Dense Stellar Matter with Strange Quark Matter Driven by Kaon Condensation

TL;DR

This paper investigates a three-phase model of neutron-star matter, including nuclear, kaon-condensed, and strange quark phases, proposing a smooth transition that aligns with recent mass-radius observational constraints.

Contribution

It introduces a simplified model connecting nuclear, kaon-condensed, and quark matter phases in neutron stars, compatible with observed stellar mass constraints.

Findings

The model supports a smooth phase transition in neutron-star matter.

Equation of state parameters are consistent with the 1.97-solar mass neutron star.
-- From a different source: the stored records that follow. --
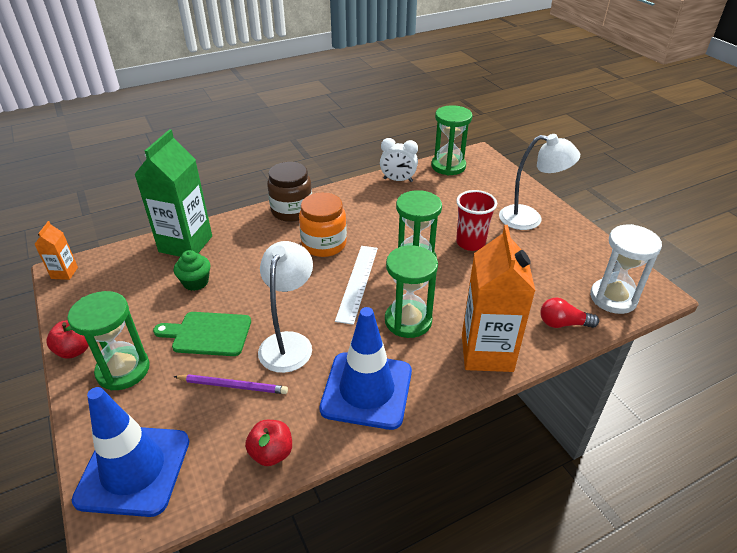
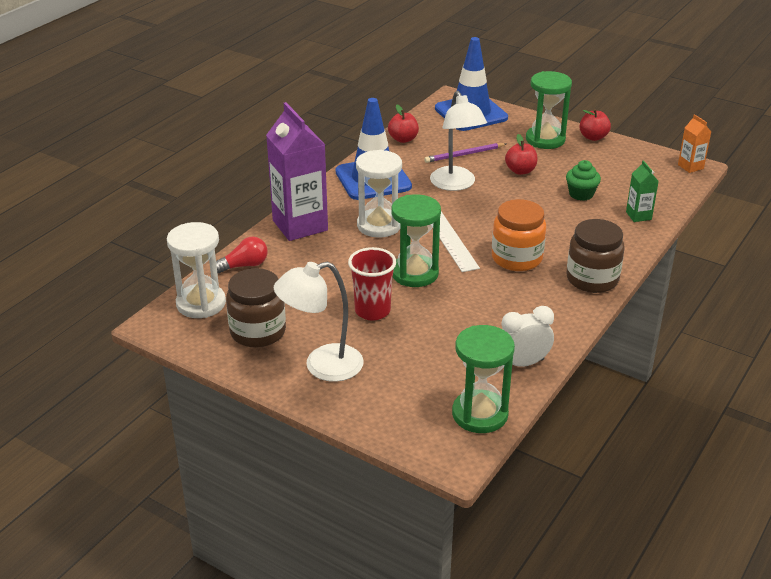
camera: 150 degrees right, 5 degrees down
green carton [134,129,212,257] -> green carton [626,160,659,222], size x0.47
green cutting board [153,312,251,356] -> red apple [505,134,537,175]
green hourglass [385,245,438,338] -> white hourglass [356,150,402,238]
orange carton [462,225,536,372] -> purple carton [266,102,328,241]
none -> brown jar [226,268,286,348]

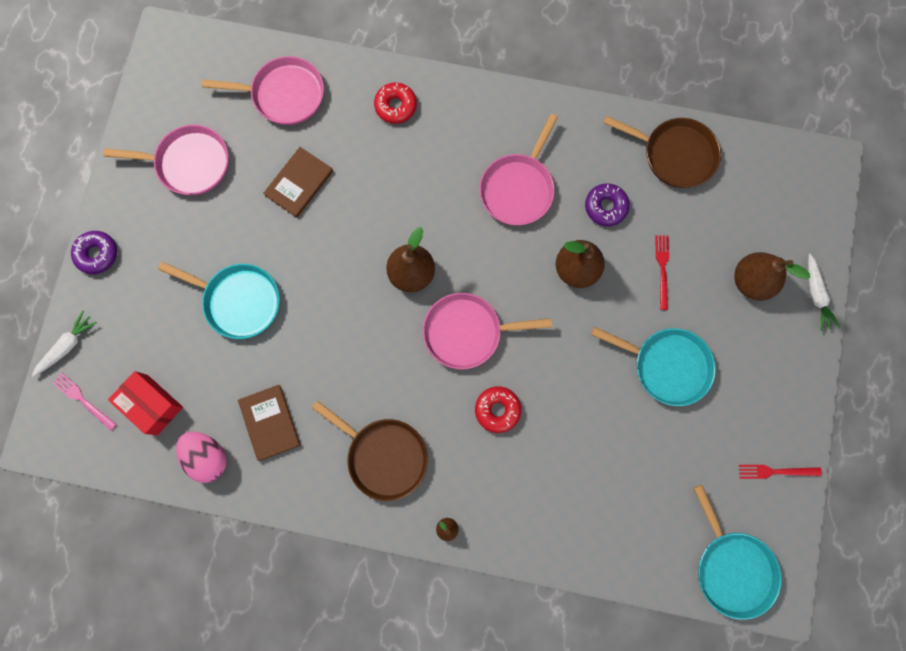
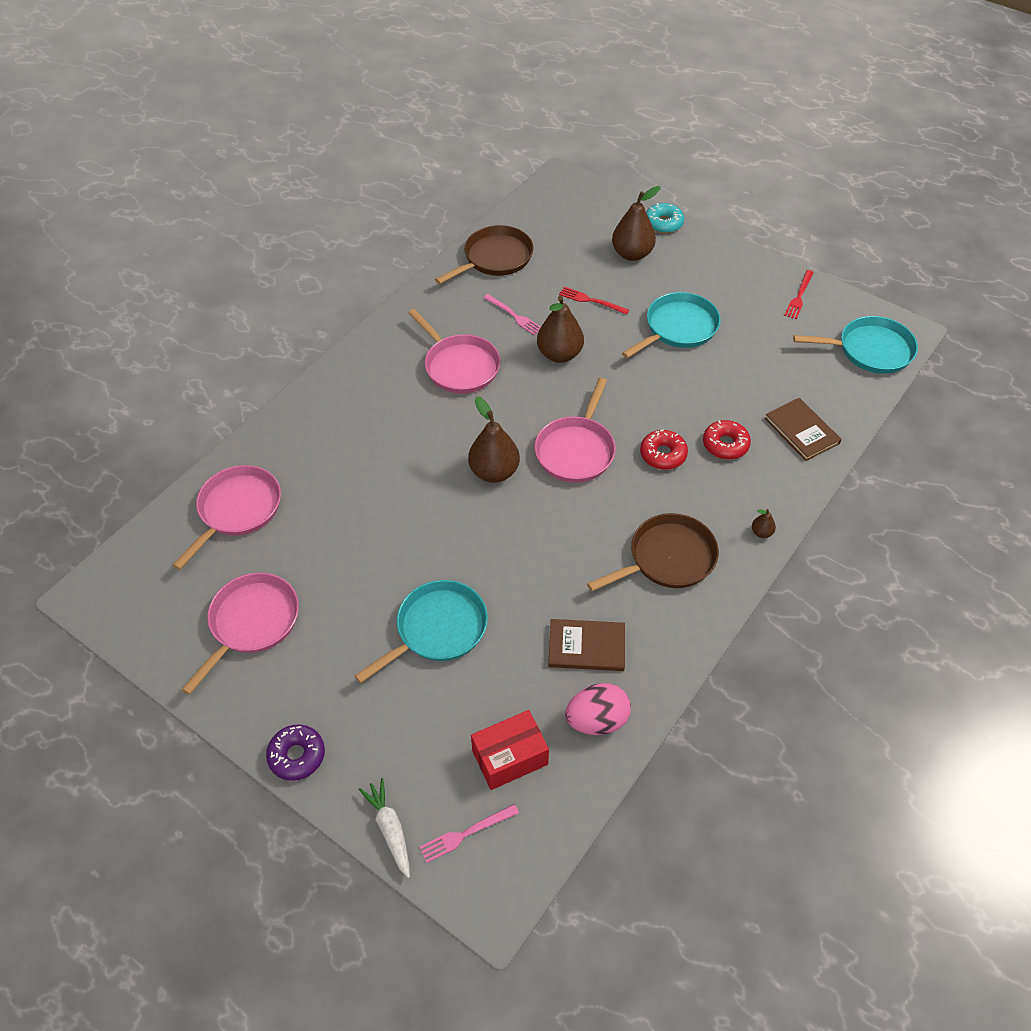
camera: 65 degrees left, 25 degrees down
brown book [263,147,333,218] -> brown book moved to [765,398,842,461]
red donut [374,83,417,124] -> red donut moved to [703,420,751,460]
purple donut [585,184,630,226] -> pink fork [484,294,541,335]
white carrot [808,254,840,331] -> turquoise donut [646,203,684,233]

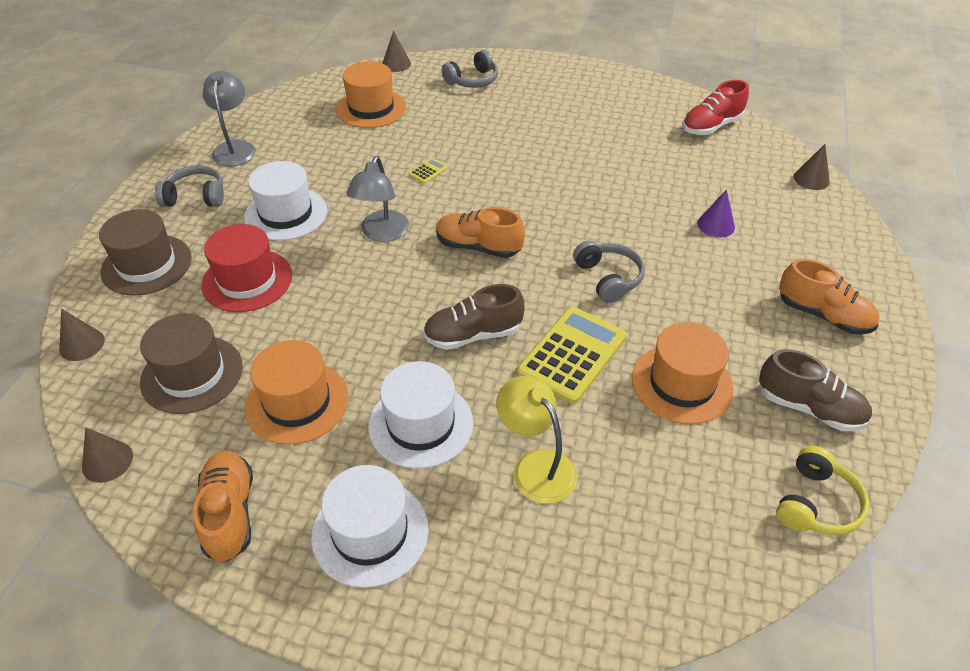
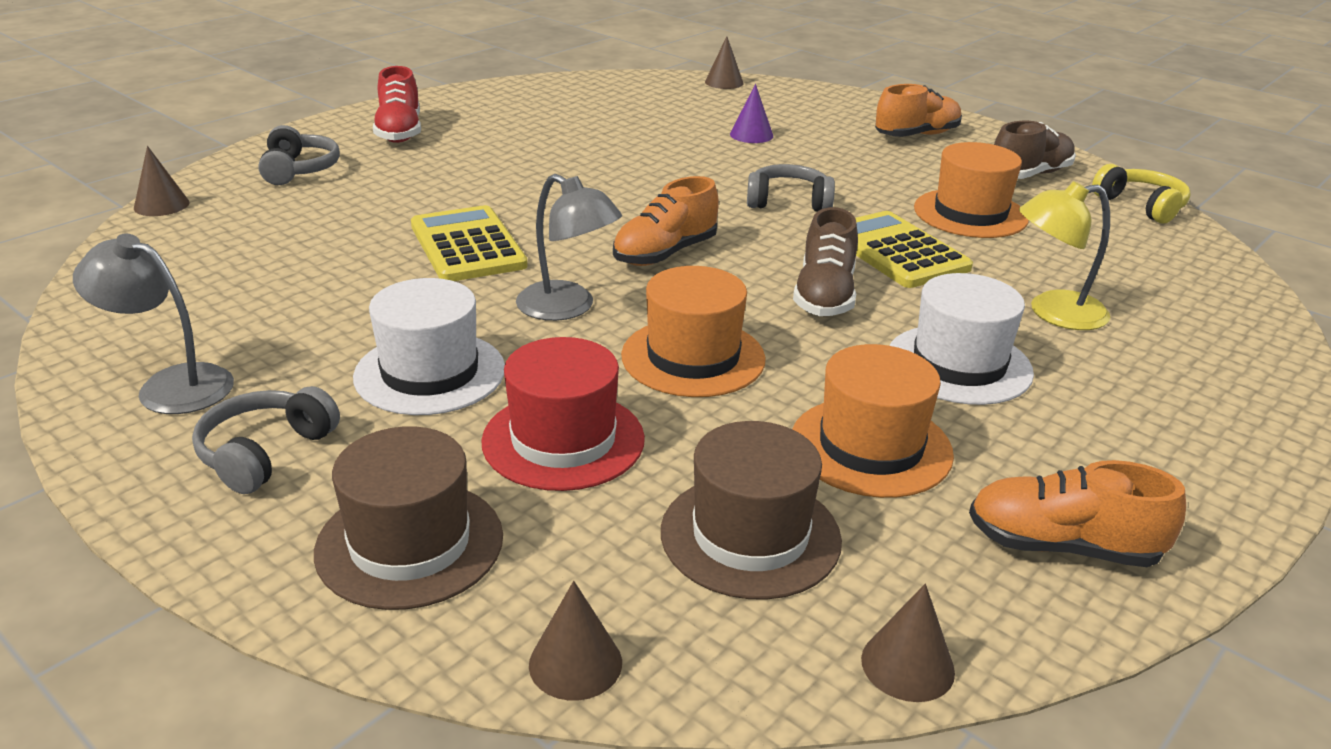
camera: 65 degrees left, 15 degrees down
white hat [311,465,429,588] -> none
orange hat [336,61,406,128] -> orange hat moved to [621,266,766,397]
yellow calculator [409,158,448,184] -> yellow calculator [411,205,528,281], size x2.41
red shoe [683,80,749,135] -> red shoe moved to [373,66,421,143]

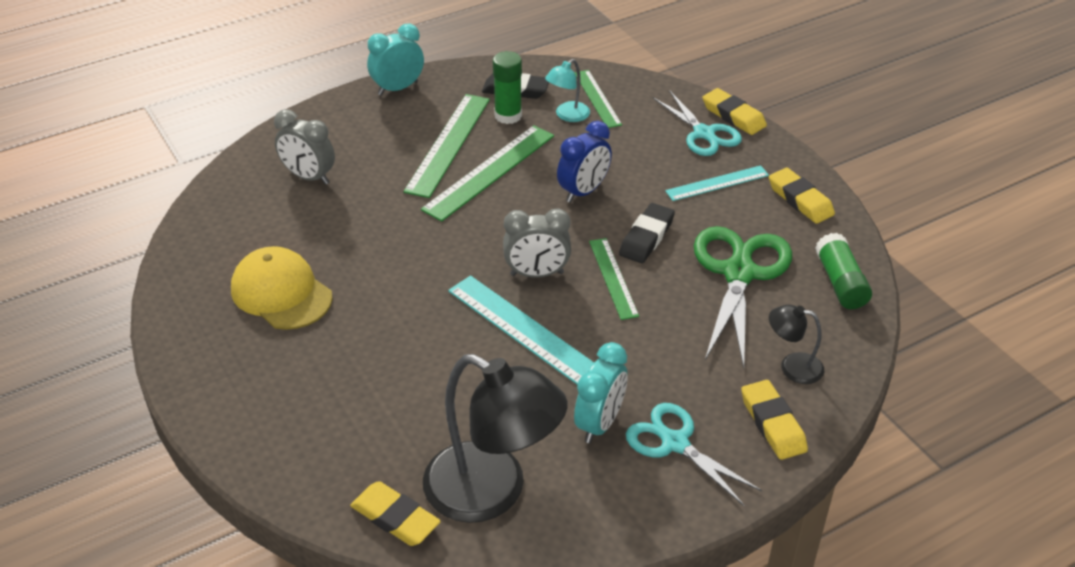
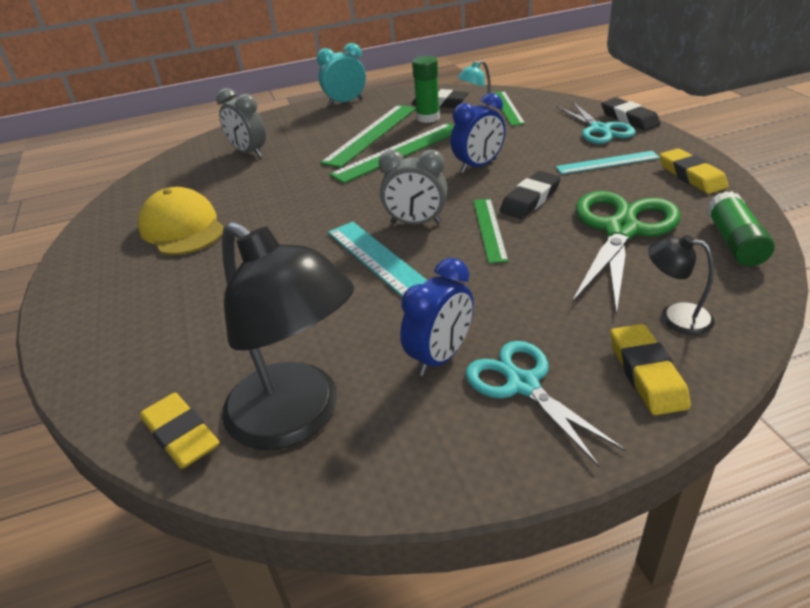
camera: 15 degrees right, 5 degrees down
turquoise clock [574,342,627,443] -> blue clock [400,258,474,376]
yellow eraser [702,88,767,135] -> black eraser [601,97,661,131]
Kaon condensation acts as a bridge to strange quark matter.

Abstract

The core of neutron-star matter is supposed to be at a much higher density than the normal nuclear matter density for which various possibilities have been suggested such as, for example, meson or hyperon condensation and/or deconfined quark or color-superconducting matter. In this work, we explore the implication on hadron physics of a dense compact object that has three "phases", nuclear matter at the outer layer, kaon condensed nuclear matter in the middle and strange quark matter at the core. Using a drastically simplified but not unreasonable model, we develop the scenario where the different phases are smoothly connected with the kaon condensed matter playing a role of "doorway" to a quark core, the equation of state (EoS) of which with parameters restricted within the range allowed by nature could be made compatible with the mass vs. radius constraint given by the 1.97-solar mass object PSR J1614-2230 recently observed.